- **WHAT IS BEING ASKED**
Rewrite the items below with every "series" changed to "dataset" and everything else left as it is. Leave out the pictures.

- **STUDY MATERIAL**
________________________

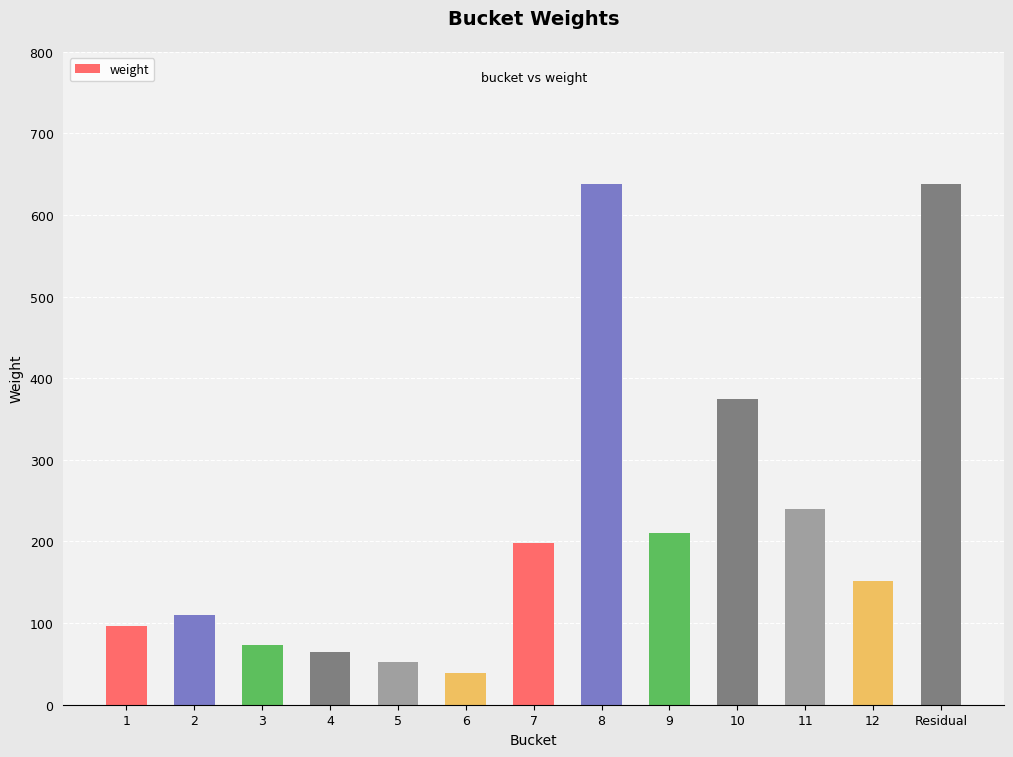

What value does the data have at 1?

97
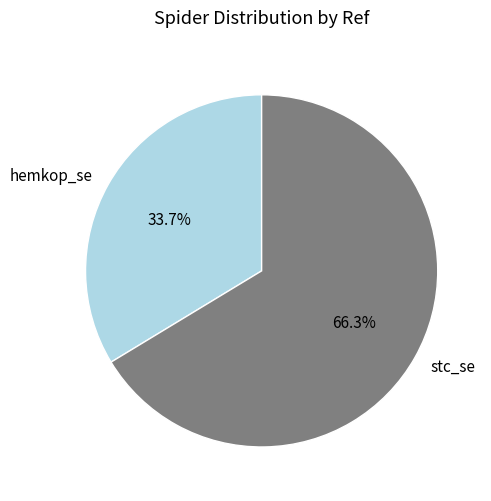

What percentage is the hemkop_se slice, to the nearest percent?

34%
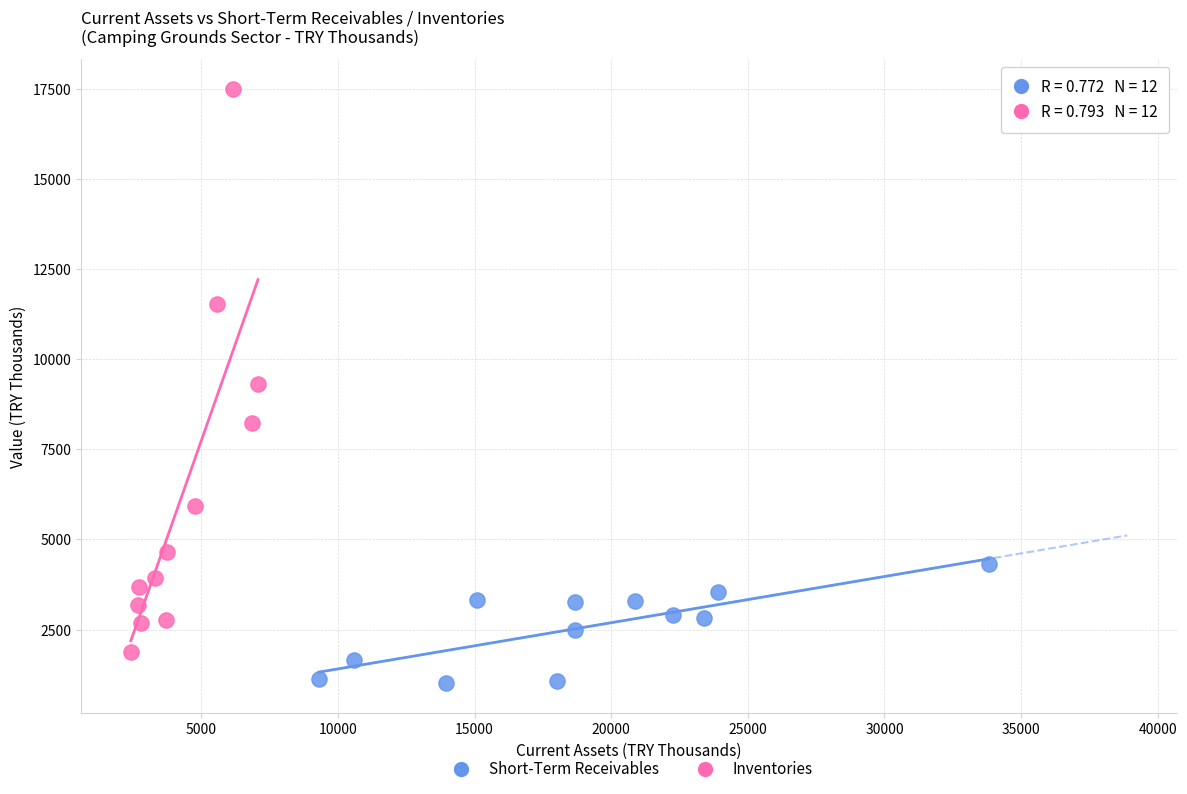

Which series has the largest Y range (max minus min)?

Inventories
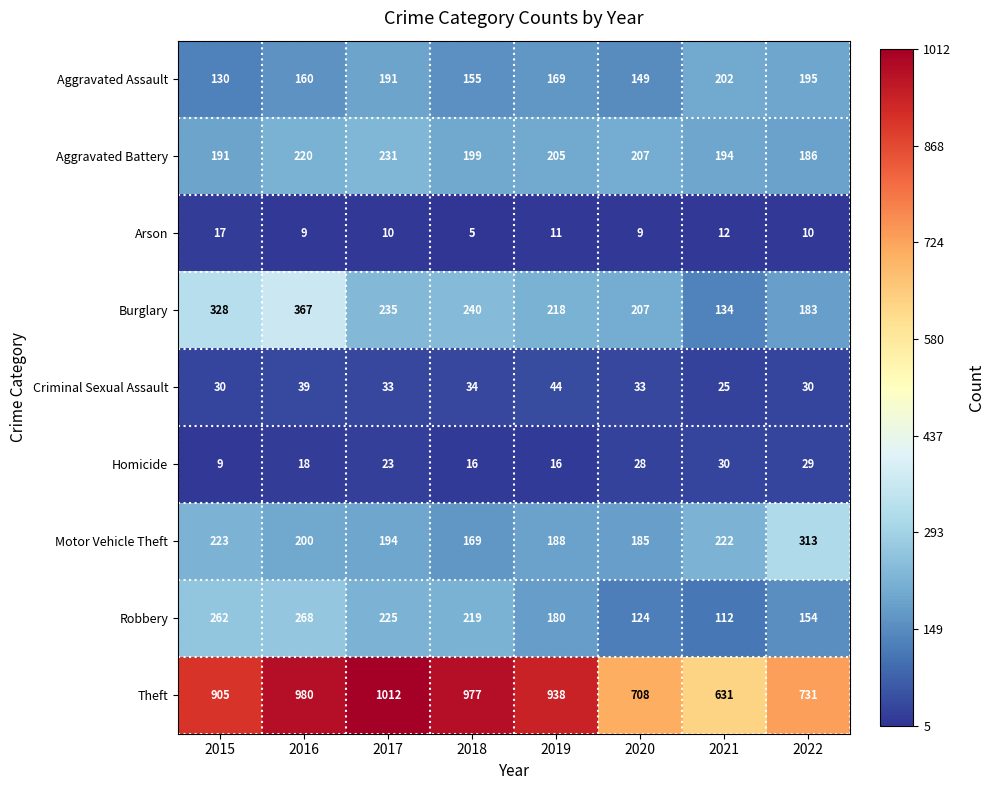

List the series in order of their peak value, highest first.

Theft, Burglary, Motor Vehicle Theft, Robbery, Aggravated Battery, Aggravated Assault, Criminal Sexual Assault, Homicide, Arson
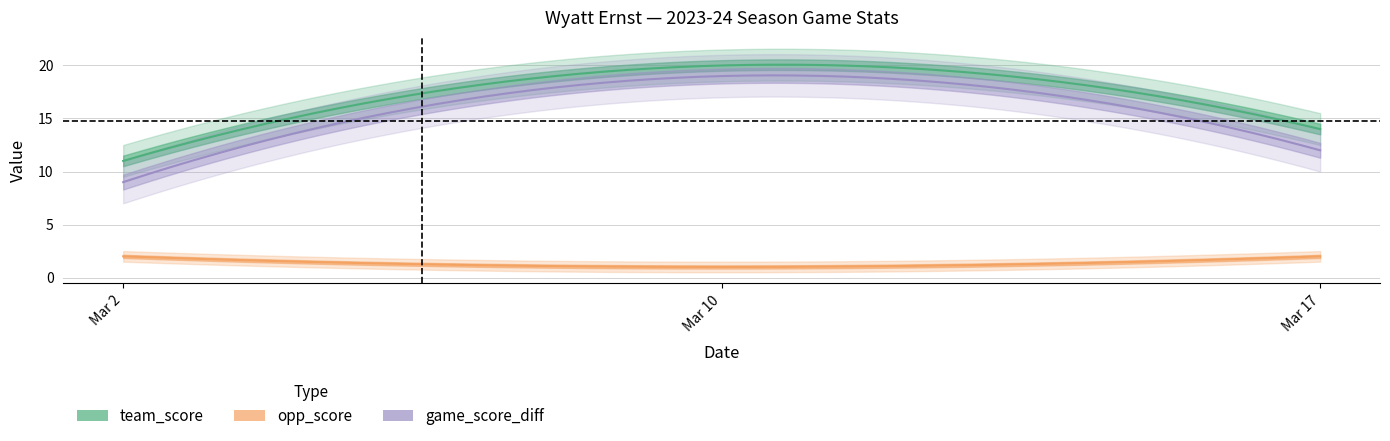

The value of H at Mar 2 is 0.9. True or false?

False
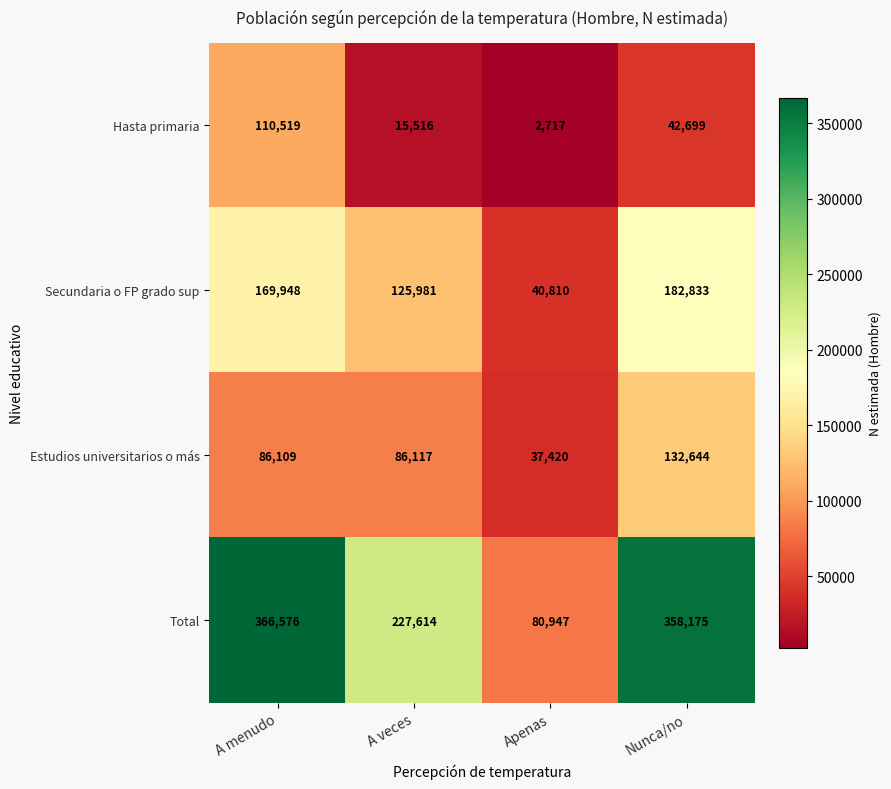

Reading right to left, list all the values displayed in this chart.

Hasta primaria: 42699	2717	15516	110519
Secundaria o FP grado sup: 182833	40810	125981	169948
Estudios universitarios o más: 132644	37420	86117	86109
Total: 358175	80947	227614	366576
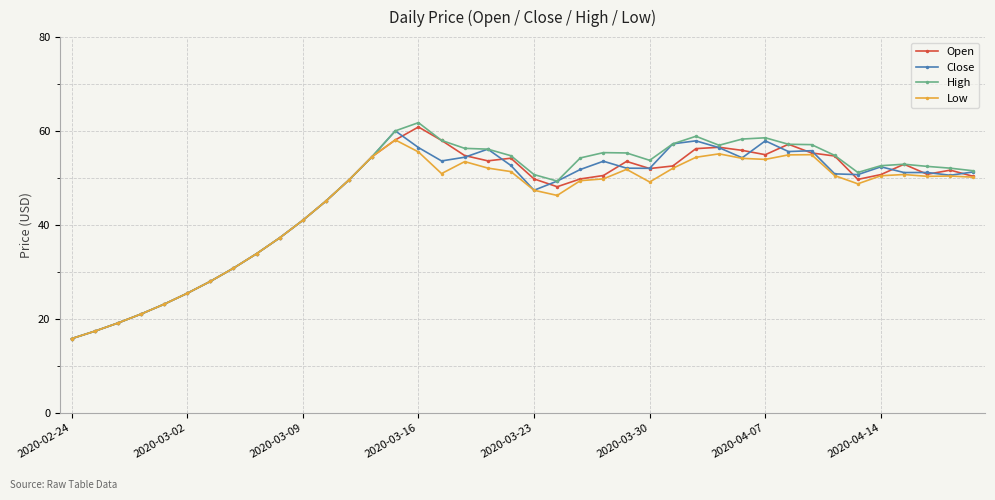

What is the value of the Close point at the 4th from the left?

21.0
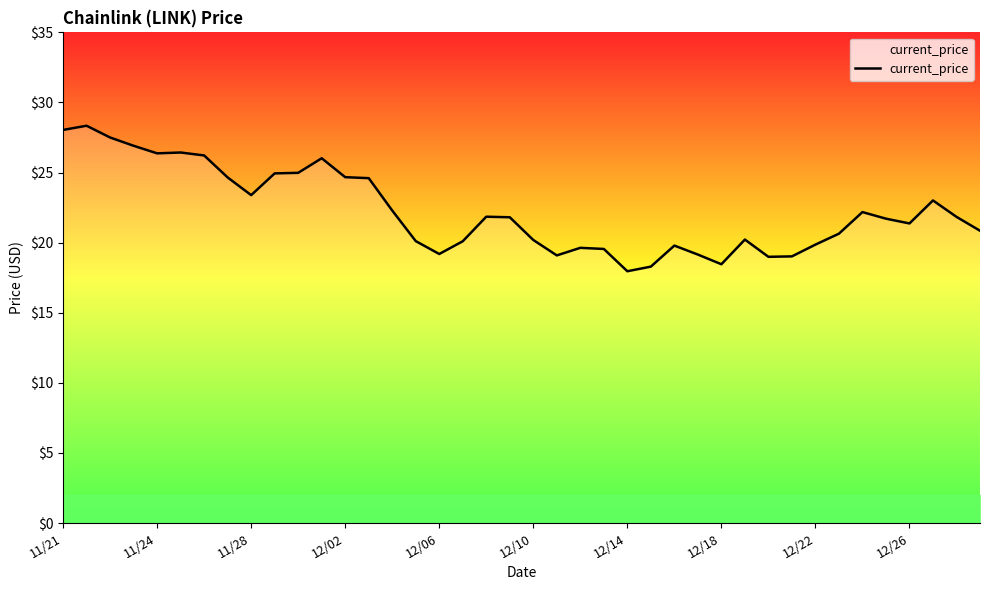

What is the smallest value displayed?

18.0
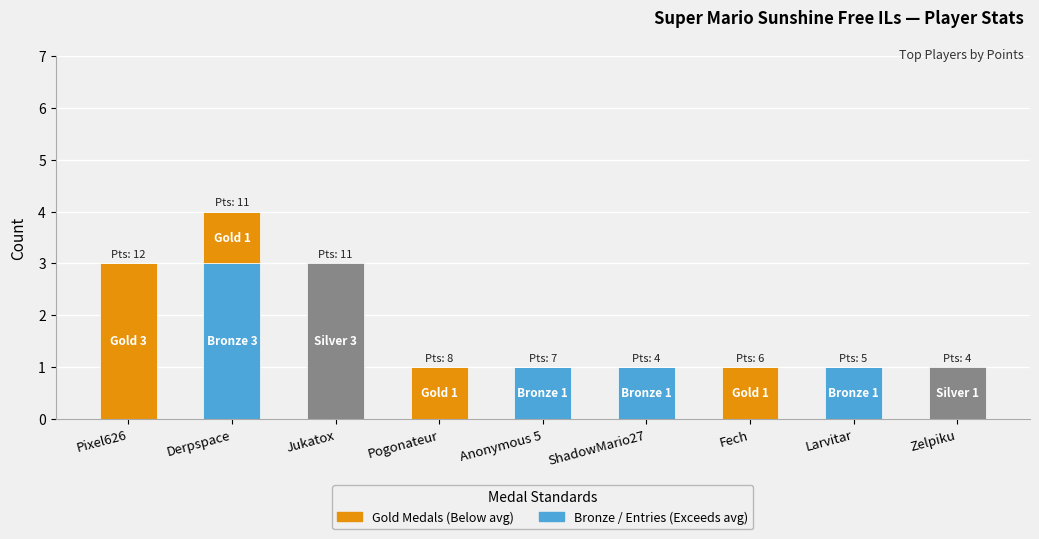

At which category is the sum across all series the highest?

Derpspace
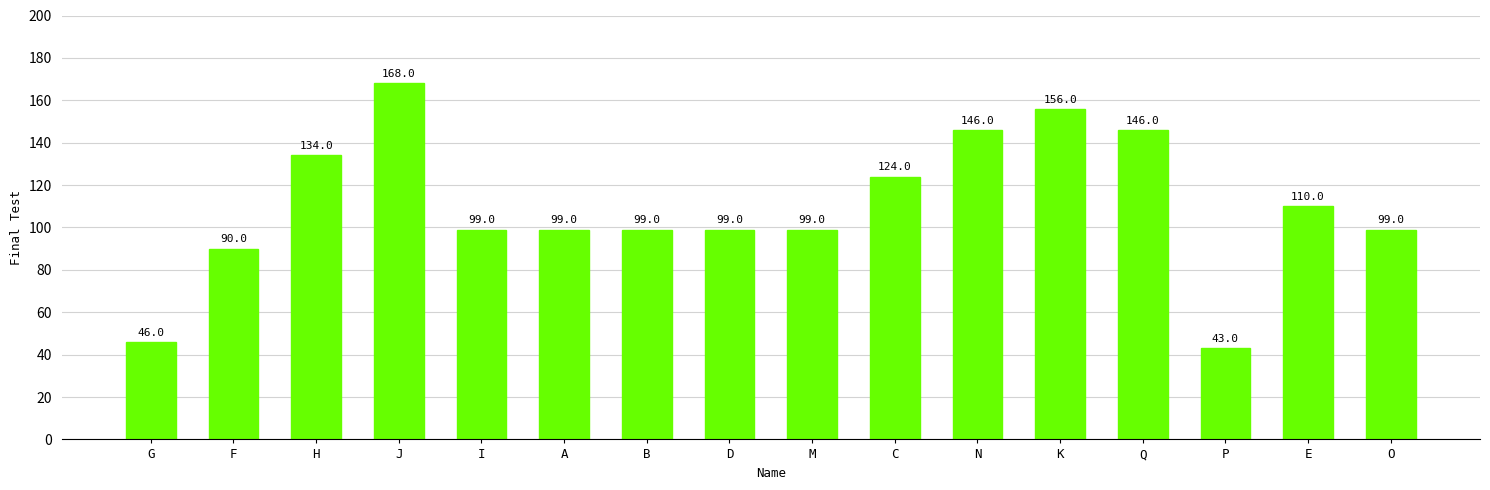

Is it true that the value at H is 134?

True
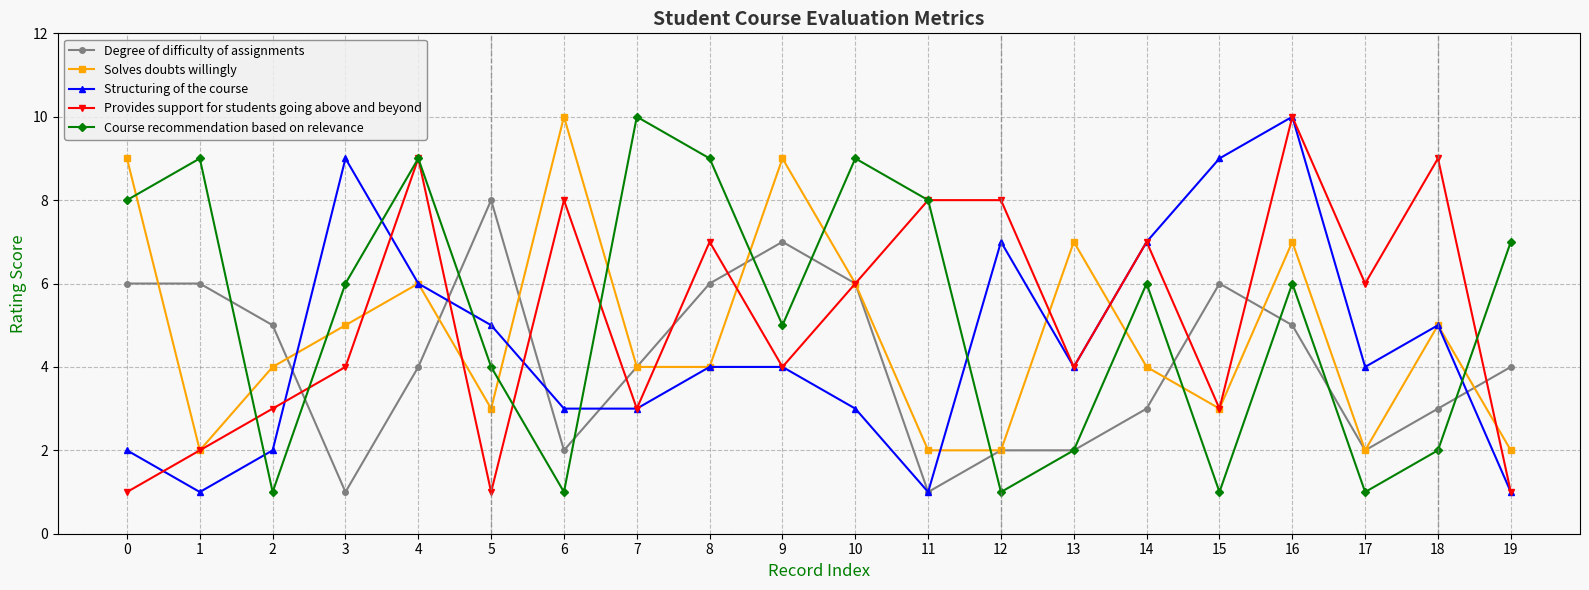

At 0, list the series in order from largest to smallest.

Solves doubts willingly, Course recommendation based on relevance, Degree of difficulty of assignments, Structuring of the course, Provides support for students going above and beyond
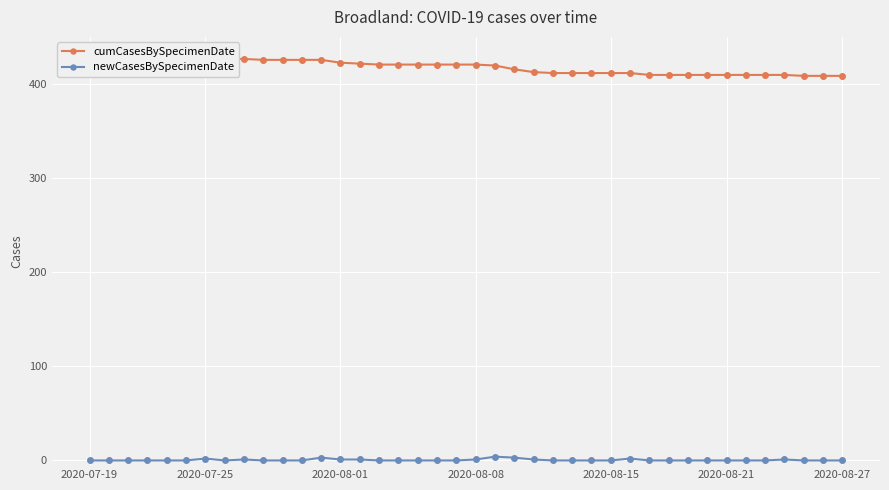

True or false: newCasesBySpecimenDate has more than 1 interior local peaks.

True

________________________

- **TASK RESULT**
What value does the data have at 1?

97

What percentage is the hemkop_se slice, to the nearest percent?

34%

Which dataset has the largest Y range (max minus min)?

Inventories

List the dataset in order of their peak value, highest first.

Theft, Burglary, Motor Vehicle Theft, Robbery, Aggravated Battery, Aggravated Assault, Criminal Sexual Assault, Homicide, Arson

The value of H at Mar 2 is 0.9. True or false?

False

Reading right to left, list all the values displayed in this chart.

Hasta primaria: 42699	2717	15516	110519
Secundaria o FP grado sup: 182833	40810	125981	169948
Estudios universitarios o más: 132644	37420	86117	86109
Total: 358175	80947	227614	366576

What is the value of the Close point at the 4th from the left?

21.0

What is the smallest value displayed?

18.0

At which category is the sum across all dataset the highest?

Derpspace

Is it true that the value at H is 134?

True

At 0, list the dataset in order from largest to smallest.

Solves doubts willingly, Course recommendation based on relevance, Degree of difficulty of assignments, Structuring of the course, Provides support for students going above and beyond

True or false: newCasesBySpecimenDate has more than 1 interior local peaks.

True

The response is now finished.